Hi to all and trust your all having a good festive season. I need help locating a retailer or any stockist of e liquids in Alberton area (i have drastically underestimated my supply needs for december and january).

Is there any vape shops/resellers around this area?

much appreciated!

G


----------



## Riddle (27/12/14)

@KieranD is in that surrounding area I think. Not sure if he is operating now. Pop him a PM and see

Reactions: Like 1


----------



## Gordac (27/12/14)

thanks @Riddle will most definately.

Reactions: Like 1


----------



## Silver (28/12/14)

Thread moved to "Who has stock" so retailers can respond

Just a headsup to all members. If you are looking for a product or you need something and want the retailers to respond, please use the "who has stock" forum. 

Retailers are not allowed to punt their products in the general forums, only in their particular sub forum and the Who has stock forum. 
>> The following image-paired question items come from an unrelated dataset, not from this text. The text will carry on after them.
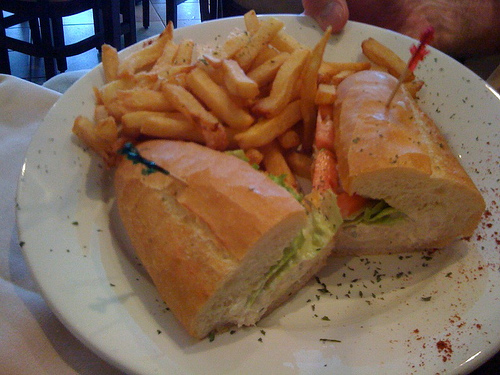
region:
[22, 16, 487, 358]
a sandwich on a plate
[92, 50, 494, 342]
a sandwich cut in half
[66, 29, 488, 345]
french fries next to a sandwich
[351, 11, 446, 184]
a colored toothpick in a sandwich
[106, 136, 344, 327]
lettuce inside of a sandwich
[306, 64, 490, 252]
slices of tomato in a sandwich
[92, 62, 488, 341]
a small baguette cut in half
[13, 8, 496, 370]
a white plate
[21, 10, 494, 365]
a plate with sprinkled herbs and spices on it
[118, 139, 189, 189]
blue plastic on toothpick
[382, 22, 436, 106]
red plastic on toothpick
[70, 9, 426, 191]
french fries on the plate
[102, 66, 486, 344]
sandwich cut in half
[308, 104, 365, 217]
tomatoes on the sandwich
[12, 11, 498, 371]
round white lunch plate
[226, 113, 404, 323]
lettuce on the sandwich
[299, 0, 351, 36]
thumb holding the plate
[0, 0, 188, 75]
legs of chairs behind plate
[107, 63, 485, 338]
white bread sandwich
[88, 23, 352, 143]
french fries on the plate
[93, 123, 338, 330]
sandwich on the plate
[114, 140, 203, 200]
toothpick stuck in a sandwich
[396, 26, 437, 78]
red tag on a toothpick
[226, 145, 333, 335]
lettuce inside of a sandwich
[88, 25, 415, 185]
french fries on a plate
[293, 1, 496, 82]
person holding a plate of food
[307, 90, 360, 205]
tomato on the sandwich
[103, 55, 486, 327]
Sandwich and french fries on a plate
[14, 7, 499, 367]
Sandwich and fries on a white plate.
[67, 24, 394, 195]
Golden french fries on the side of a plate.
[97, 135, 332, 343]
Sandwich halve on white bread.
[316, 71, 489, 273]
Lettuce and tomato on bread.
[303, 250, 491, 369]
Seasoning and garnish sprinkled on a white plate.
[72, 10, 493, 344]
Meal with french friend and a sandwich on white bread.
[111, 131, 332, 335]
Sandwich with turkey and lettuce.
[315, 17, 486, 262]
Toothpick with red top holding sandwich together.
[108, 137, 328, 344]
Toothpick with blue top stuck in sandwich.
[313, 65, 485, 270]
Red tomato slice hanging off bread.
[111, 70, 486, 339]
sandwich cut in half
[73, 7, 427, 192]
pile of french fries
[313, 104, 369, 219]
slice of tomato on sandwich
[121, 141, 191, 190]
blue toothpick on a sandwich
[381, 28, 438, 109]
red toothpick stuck in a snadwich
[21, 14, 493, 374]
plate with seasoning sprinkled on it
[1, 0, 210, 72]
chairs on floor in restaurant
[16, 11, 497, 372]
plate full of food from restaurant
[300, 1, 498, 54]
hand that is holding plate of food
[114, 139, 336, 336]
half of a sub sandwich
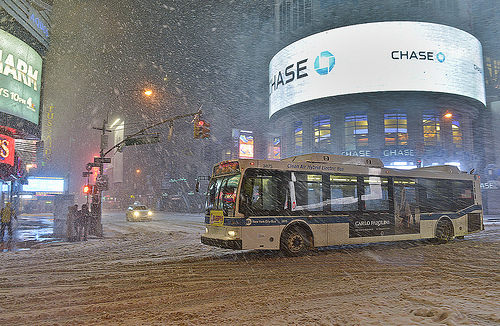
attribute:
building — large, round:
[412, 123, 427, 164]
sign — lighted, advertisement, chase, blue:
[339, 23, 390, 89]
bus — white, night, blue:
[215, 158, 424, 245]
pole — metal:
[71, 179, 115, 219]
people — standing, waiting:
[1, 192, 115, 243]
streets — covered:
[102, 281, 178, 309]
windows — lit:
[311, 114, 330, 149]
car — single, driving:
[132, 206, 147, 223]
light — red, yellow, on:
[127, 77, 154, 102]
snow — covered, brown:
[156, 8, 175, 30]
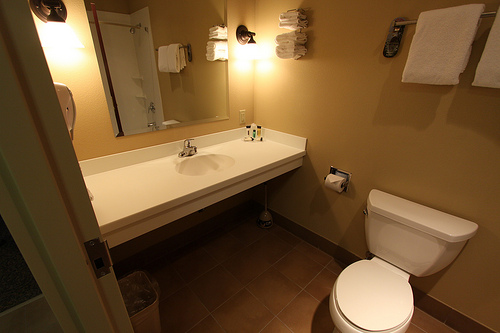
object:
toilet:
[328, 187, 479, 332]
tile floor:
[176, 225, 300, 332]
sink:
[175, 151, 234, 175]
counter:
[79, 121, 308, 248]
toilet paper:
[324, 173, 346, 193]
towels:
[274, 45, 307, 59]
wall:
[360, 97, 497, 183]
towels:
[399, 4, 486, 88]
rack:
[392, 9, 497, 28]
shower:
[94, 3, 167, 139]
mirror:
[84, 1, 230, 137]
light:
[236, 24, 259, 59]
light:
[30, 0, 86, 68]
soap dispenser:
[53, 81, 77, 143]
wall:
[2, 0, 136, 333]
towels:
[157, 42, 185, 73]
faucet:
[177, 138, 198, 158]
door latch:
[82, 233, 113, 279]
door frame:
[1, 0, 137, 332]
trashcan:
[118, 266, 162, 331]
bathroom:
[0, 0, 499, 332]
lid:
[337, 258, 414, 333]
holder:
[323, 165, 352, 193]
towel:
[471, 6, 499, 90]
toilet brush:
[257, 180, 274, 229]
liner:
[116, 269, 150, 309]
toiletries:
[257, 125, 262, 137]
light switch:
[239, 109, 245, 125]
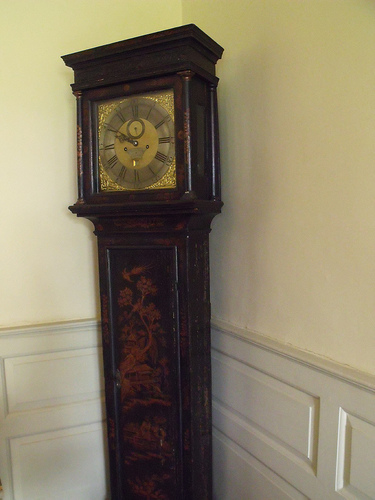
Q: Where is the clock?
A: A corner.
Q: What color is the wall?
A: White.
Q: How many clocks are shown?
A: One.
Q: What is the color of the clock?
A: Brown.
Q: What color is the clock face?
A: Gold.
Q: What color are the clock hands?
A: Black.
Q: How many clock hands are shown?
A: Two.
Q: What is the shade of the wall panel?
A: White.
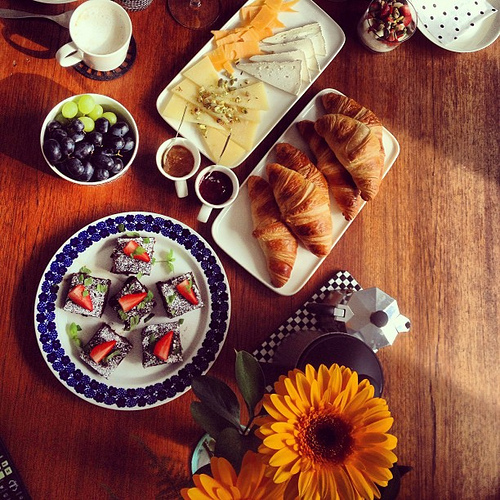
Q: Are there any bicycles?
A: No, there are no bicycles.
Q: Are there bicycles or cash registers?
A: No, there are no bicycles or cash registers.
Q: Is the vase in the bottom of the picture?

I doubt the Admins or Mods would have had an issue with a retailer trying to help out @Gordac in this situation since he really needed the help. But please use the "who has stock" forum in any event. You could think of the "who has stock" forum as "calling all retailers" 

Thanks

Reactions: Like 2 | Thanks 1


----------



## rogue zombie (28/12/14)

Riddle said:


> @KieranD is in that surrounding area I think. Not sure if he is operating now. Pop him a PM and see



What he said....

Check www.vapecartel.co.za

Reactions: Like 1


----------



## LandyMan (28/12/14)

@Gordac. Vape Escape can provide e-liquids, and we are open for trade. www.vapescape.co.za

Reactions: Agree 1


----------



## Gordac (28/12/14)

thanks @KieranD and VapeCartel. Awesome service and great flavours. Loving the japanese cotton

Reactions: Like 1 | Thanks 1


----------



## KieranD (29/12/14)

Thanks guys  

Good meeting you yesterday @Gordac! Thanks for the support and the kind words  Glad I could assist you

Reactions: Like 1


----------